▶ _INPUT ROWS_

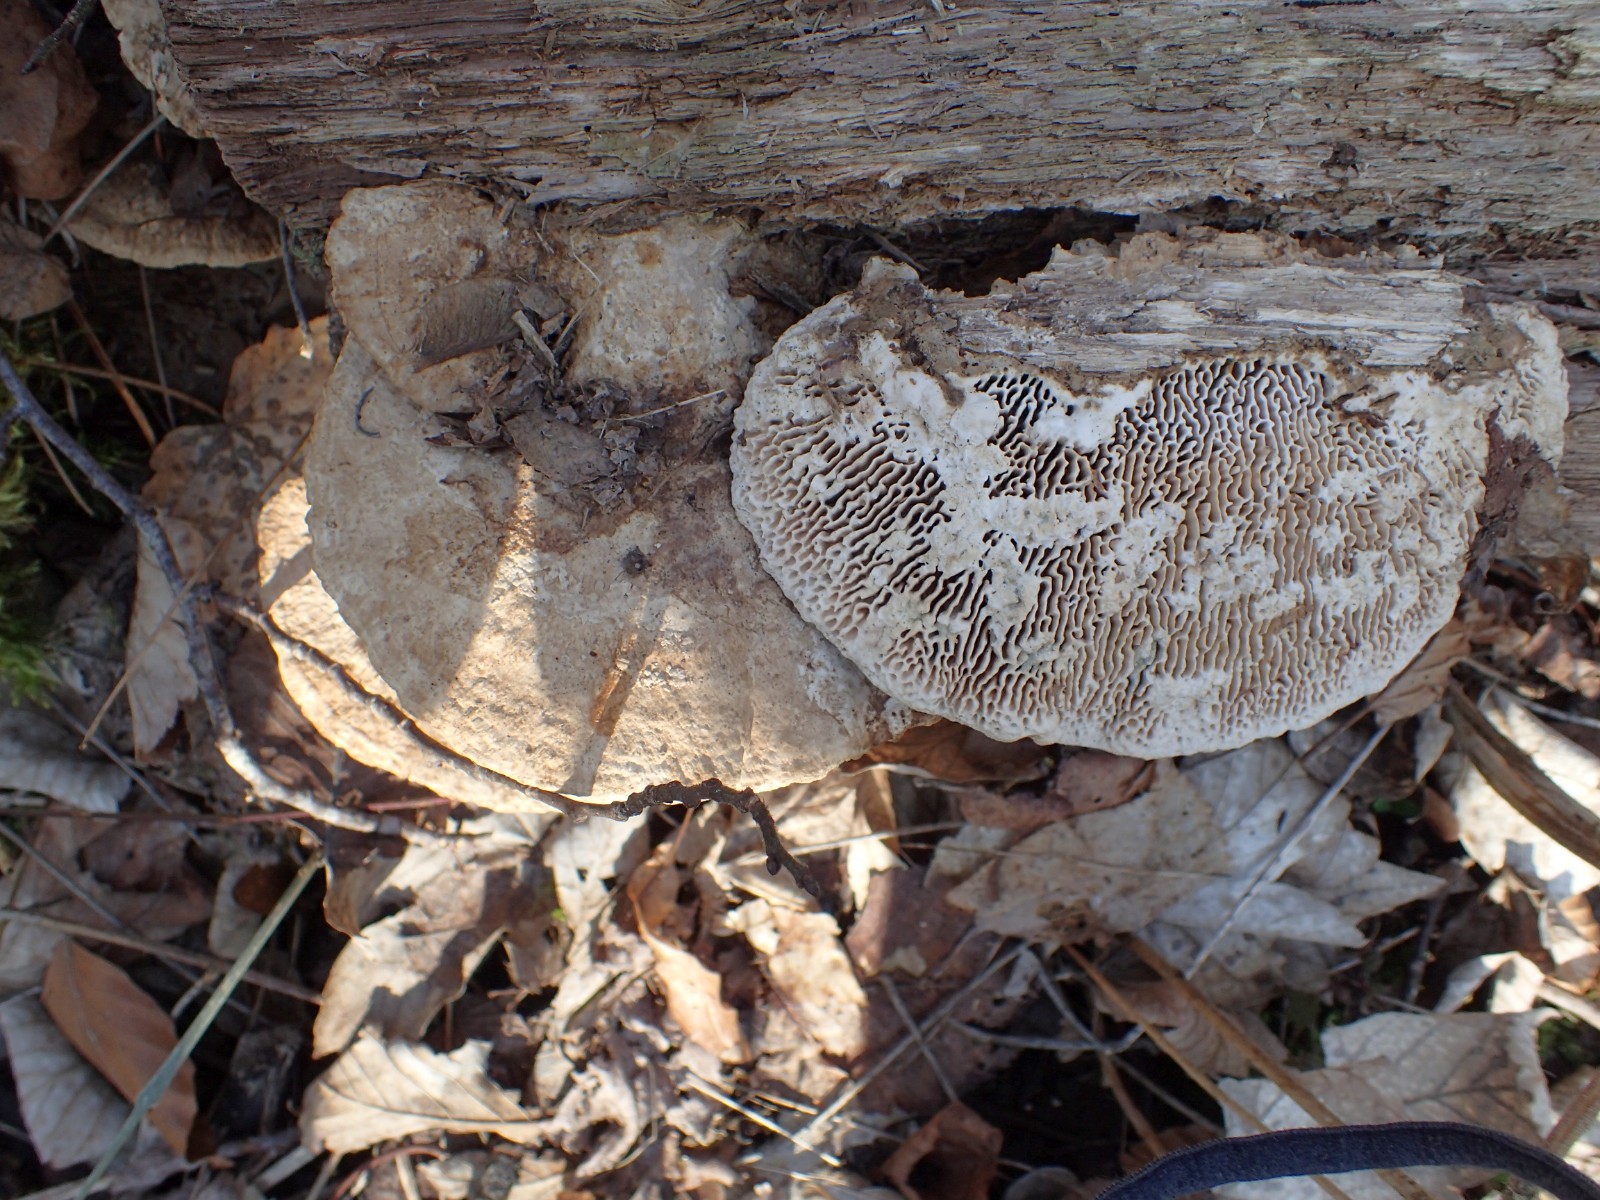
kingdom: Fungi
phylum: Basidiomycota
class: Agaricomycetes
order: Polyporales
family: Fomitopsidaceae
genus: Daedalea
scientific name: Daedalea quercina
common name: ege-labyrintsvamp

▶ _SET TASK_
Arrange the lines of the material above as a numbered list, leaving out blank lines and the pictures.

▶ _FULL OUTPUT_
1. kingdom: Fungi
2. phylum: Basidiomycota
3. class: Agaricomycetes
4. order: Polyporales
5. family: Fomitopsidaceae
6. genus: Daedalea
7. scientific name: Daedalea quercina
8. common name: ege-labyrintsvamp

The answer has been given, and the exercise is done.